Le do-in : ce que c’est, son déroulé et ses limites
Un auto-massage d’inspiration japonaise, par pressions et étirements, pour s’éveiller et se détendre. Une pratique agréable de bien-être — qui n’est pas un traitement médical.
Le do-in est une pratique d’auto-massage d’origine japonaise : par des pressions, des tapotements et des étirements sur son propre corps, on cherche à se détendre, à délier les tensions et à s’éveiller, souvent le matin. C’est une pratique douce et agréable de bien-être. Mais ses cadres traditionnels (méridiens, énergie) ne sont pas démontrés, et le do-in n’est pas un soin : cette page fait le point.
Qu’est-ce que le do-in ?
Le do-in consiste à se masser soi-même — visage, nuque, bras, jambes — par de petites pressions, frictions et tapotements, entrecoupés d’étirements et de respirations. Il s’inscrit dans la tradition de la médecine chinoise et japonaise, qui parle de « méridiens » et de circulation de l’énergie (« ki »).
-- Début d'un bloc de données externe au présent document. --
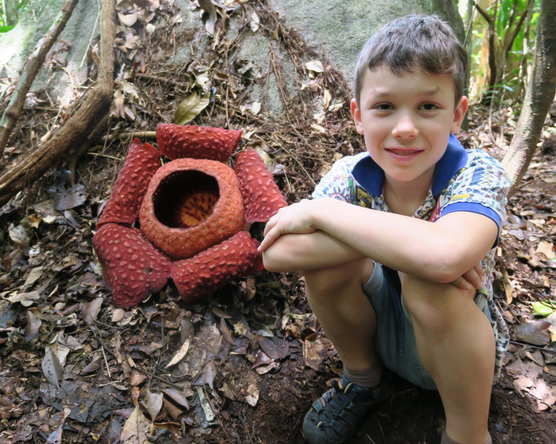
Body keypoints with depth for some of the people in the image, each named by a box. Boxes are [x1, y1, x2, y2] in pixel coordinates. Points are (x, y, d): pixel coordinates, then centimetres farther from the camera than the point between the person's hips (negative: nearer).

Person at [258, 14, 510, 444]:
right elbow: (277, 252, -31)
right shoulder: (350, 176, -16)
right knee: (324, 252, -25)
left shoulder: (479, 175, -25)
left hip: (457, 347, -3)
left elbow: (443, 257, -48)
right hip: (378, 327, 3)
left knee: (427, 280, -36)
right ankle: (363, 380, 4)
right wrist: (399, 239, -38)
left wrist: (320, 212, -37)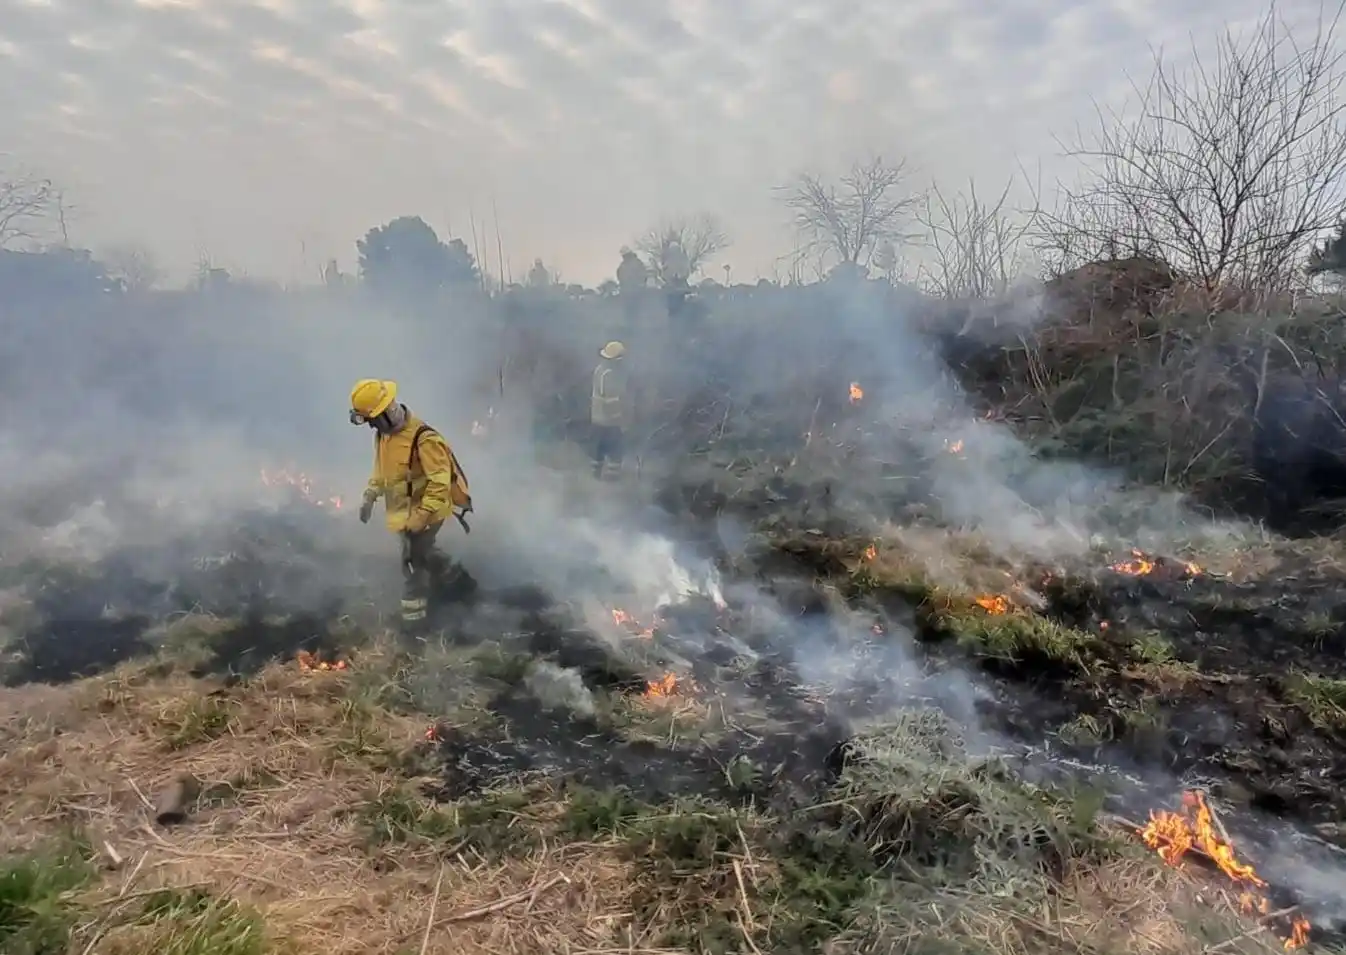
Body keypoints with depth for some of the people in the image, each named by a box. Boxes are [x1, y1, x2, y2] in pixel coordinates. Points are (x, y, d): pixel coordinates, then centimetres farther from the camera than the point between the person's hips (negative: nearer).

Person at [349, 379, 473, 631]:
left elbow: (440, 481, -29)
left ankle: (413, 619, 10)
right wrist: (369, 496, 7)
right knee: (423, 551, 25)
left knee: (413, 562, -3)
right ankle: (450, 580, 50)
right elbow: (381, 470, 17)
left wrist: (422, 515, -30)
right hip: (403, 511, 9)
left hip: (425, 512, -9)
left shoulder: (423, 438, -29)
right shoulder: (382, 434, 0)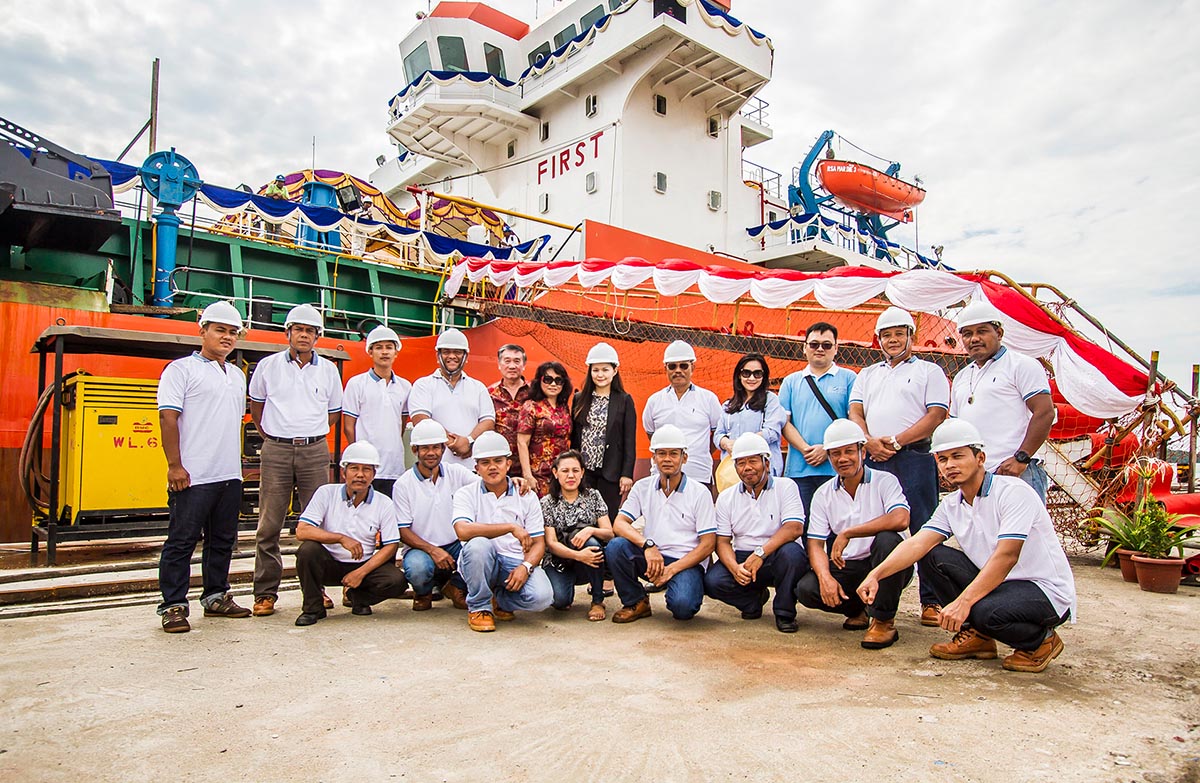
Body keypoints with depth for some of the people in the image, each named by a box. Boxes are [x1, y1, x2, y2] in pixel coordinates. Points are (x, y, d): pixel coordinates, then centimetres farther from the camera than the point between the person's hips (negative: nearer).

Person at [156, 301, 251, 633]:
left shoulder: (237, 375, 18)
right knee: (182, 541, 0)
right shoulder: (182, 369, -3)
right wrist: (174, 465, -16)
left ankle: (216, 597, 25)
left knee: (223, 541, 13)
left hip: (230, 475, 7)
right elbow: (168, 417, -10)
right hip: (193, 477, -7)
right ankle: (173, 606, 8)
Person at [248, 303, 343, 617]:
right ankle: (265, 593, 9)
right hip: (276, 451, -1)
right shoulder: (268, 366, 5)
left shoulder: (328, 370, 8)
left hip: (315, 452, 1)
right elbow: (256, 406, 18)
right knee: (269, 525, 0)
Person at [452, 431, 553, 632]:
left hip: (516, 563, 2)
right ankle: (479, 607, -9)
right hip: (480, 563, -2)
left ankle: (499, 598, 10)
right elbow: (463, 531, -20)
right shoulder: (466, 494, 0)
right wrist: (511, 527, -22)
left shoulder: (527, 497, 7)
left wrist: (525, 566, -18)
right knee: (478, 544, -35)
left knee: (541, 597, -27)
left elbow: (538, 543, 4)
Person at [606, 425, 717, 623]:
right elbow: (619, 524, -4)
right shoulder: (643, 487, 6)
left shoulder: (699, 493, -3)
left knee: (682, 606, -32)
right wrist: (648, 545, -24)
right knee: (615, 546, -24)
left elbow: (708, 543, -6)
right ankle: (636, 603, -1)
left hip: (687, 562, -3)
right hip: (652, 557, 3)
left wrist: (672, 569, -17)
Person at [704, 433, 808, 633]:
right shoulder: (726, 498, 7)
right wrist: (735, 568, -20)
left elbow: (794, 528, -16)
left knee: (791, 551, -35)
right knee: (712, 581, -24)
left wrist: (760, 553, -28)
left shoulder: (786, 487, -2)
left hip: (776, 558, -2)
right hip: (742, 559, 3)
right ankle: (754, 600, 9)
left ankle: (785, 613, -10)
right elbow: (722, 541, 2)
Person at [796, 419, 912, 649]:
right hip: (847, 568, 3)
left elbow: (900, 519, -27)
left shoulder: (884, 481, -6)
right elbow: (815, 544, -1)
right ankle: (859, 608, 10)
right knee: (805, 589, -21)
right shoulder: (823, 494, 5)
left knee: (887, 539, -35)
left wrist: (847, 533, -26)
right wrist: (825, 577, -21)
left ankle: (884, 621, -18)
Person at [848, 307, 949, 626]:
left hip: (914, 459, -4)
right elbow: (855, 412, 12)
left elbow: (936, 415, -3)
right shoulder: (867, 374, 22)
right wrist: (870, 442, -8)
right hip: (873, 459, 4)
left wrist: (896, 441, -12)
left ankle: (930, 601, 4)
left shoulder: (929, 371, 9)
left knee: (923, 530, -4)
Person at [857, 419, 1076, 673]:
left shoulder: (1013, 491, -18)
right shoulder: (951, 505, 3)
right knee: (932, 556, -9)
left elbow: (1006, 556, -28)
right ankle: (975, 636, 3)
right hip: (995, 583, 6)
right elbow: (917, 544, -9)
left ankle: (1040, 640, 1)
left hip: (1048, 591, -6)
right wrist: (876, 574, -25)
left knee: (987, 612, -34)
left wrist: (963, 602, -36)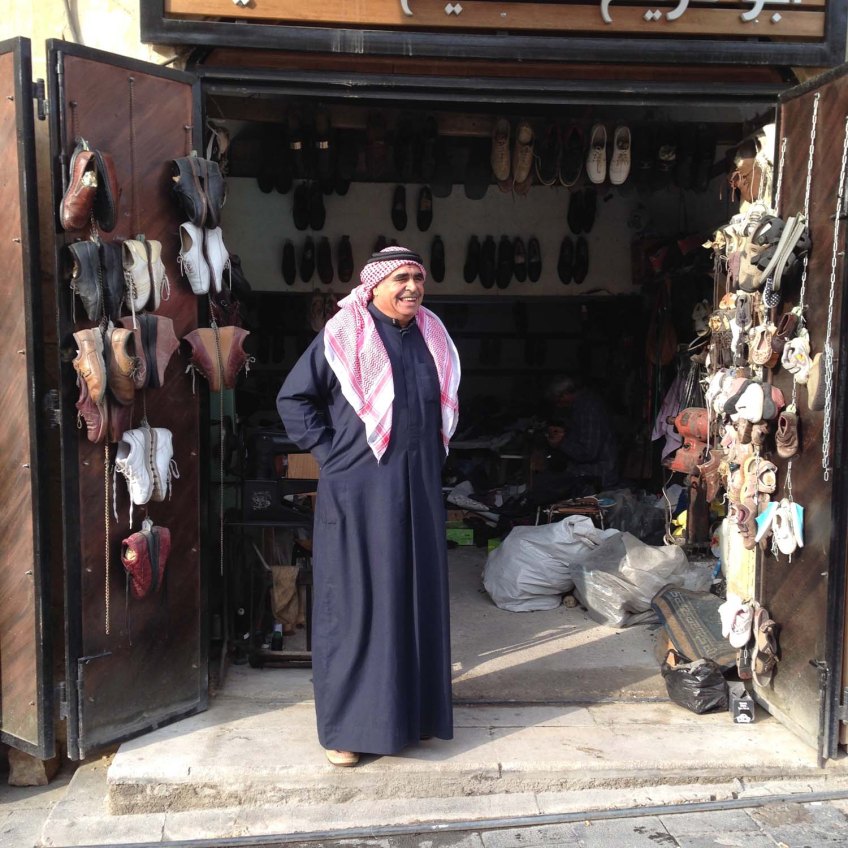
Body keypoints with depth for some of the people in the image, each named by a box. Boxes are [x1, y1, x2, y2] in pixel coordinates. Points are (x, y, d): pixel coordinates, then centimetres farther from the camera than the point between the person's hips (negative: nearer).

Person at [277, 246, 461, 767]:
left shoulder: (431, 338, 10)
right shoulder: (343, 337, -7)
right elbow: (293, 398, -4)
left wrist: (431, 452, 14)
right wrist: (328, 450, -9)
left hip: (418, 491, 6)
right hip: (359, 492, -6)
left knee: (416, 597, 12)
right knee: (354, 601, 0)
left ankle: (411, 708, 27)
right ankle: (347, 724, 13)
Concrètement, c’est une forme d’auto-massage et d’éveil corporel, facile à pratiquer chez soi, sans matériel, en quelques minutes.
D’où vient-il ?
Le do-in trouve ses racines dans les pratiques d’auto-massage extrême-orientales, proches du shiatsu (qui, lui, se reçoit d’un praticien). Il s’est diffusé en Occident au XXⁿ siècle comme routine de bien-être. Le cadre « énergétique » qu’il invoque relève de la tradition, non d’une base scientifique.
Comment se déroule une séance ?
- Auto-massage du visage, du cuir chevelu, de la nuque et des épaules.
- Pressions et tapotements le long des bras et des jambes.
- Étirements doux et respirations pour accompagner le relâchement.
- Routine courte, souvent le matin, en autonomie ou en cours collectif.
Ce que dit la pratique vs ce qui est établi
✓ Ce que met en avant la pratique
Un éveil en douceur, un relâchement des tensions, une sensation de détente et de vitalité, en agissant sur la circulation de l’« énergie ».
○ Ce qui est établi
Comme tout auto-massage, le do-in peut réellement détendre, apaiser des tensions musculaires légères et procurer une sensation agréable de bien-être. C’est un plaisir simple et sans danger dans la plupart des cas.
En revanche, la circulation d’une « énergie » le long de méridiens n’est pas démontrée. Le do-in ne traite pas de maladie ; ses effets relèvent du massage et de la relaxation.
Précautions et limites
- Évitez les zones blessées, enflammées ou douloureuses.
- Prudence en cas de problème circulatoire, de grossesse ou de fragilité particulière : restez doux.
- Pas un substitut à un avis médical en cas de douleur persistante.
- Restez à l’écoute de vos sensations : le do-in ne doit jamais faire mal.
Combien ça coûte ?
Le do-in se pratique souvent en autonomie, gratuitement, après avoir appris quelques gestes. Les cours collectifs ou ateliers d’initiation sont généralement abordables et ne sont pas remboursés par l’Assurance maladie.
Pour qui, et quand ?
- Envie d’une routine d’éveil et de détente : idéal, simple et sans matériel.
- Douleur ou problème de santé : consultez un professionnel de santé plutôt que de vous auto-masser une zone douloureuse.
- Pour un massage reçu, voir le shiatsu ou le massage bien-être.
- Pour bouger en douceur, le qi gong est une belle option.
Comparer avec les autres approches →
Questions fréquentes
Do-in ou shiatsu ?
Le do-in est un auto-massage que l’on se donne à soi-même ; le shiatsu se reçoit d’un praticien. Les deux partagent la même tradition énergétique.
Le do-in soigne-t-il quelque chose ?
Non. Il détend et éveille le corps, comme un auto-massage, mais ne traite pas de maladie. En cas de douleur persistante, consultez.
Peut-on le pratiquer tous les jours ?
Oui, c’est même son usage classique : une courte routine matinale. Restez doux et à l’écoute de vos sensations.
Y a-t-il des contre-indications ?
Évitez les zones blessées ou douloureuses, et restez prudent en cas de grossesse ou de problème circulatoire. Le geste ne doit jamais faire mal.
Faut-il un cours ?
Pas forcément, mais un atelier d’initiation aide à apprendre les bons gestes avant de pratiquer seul chez soi.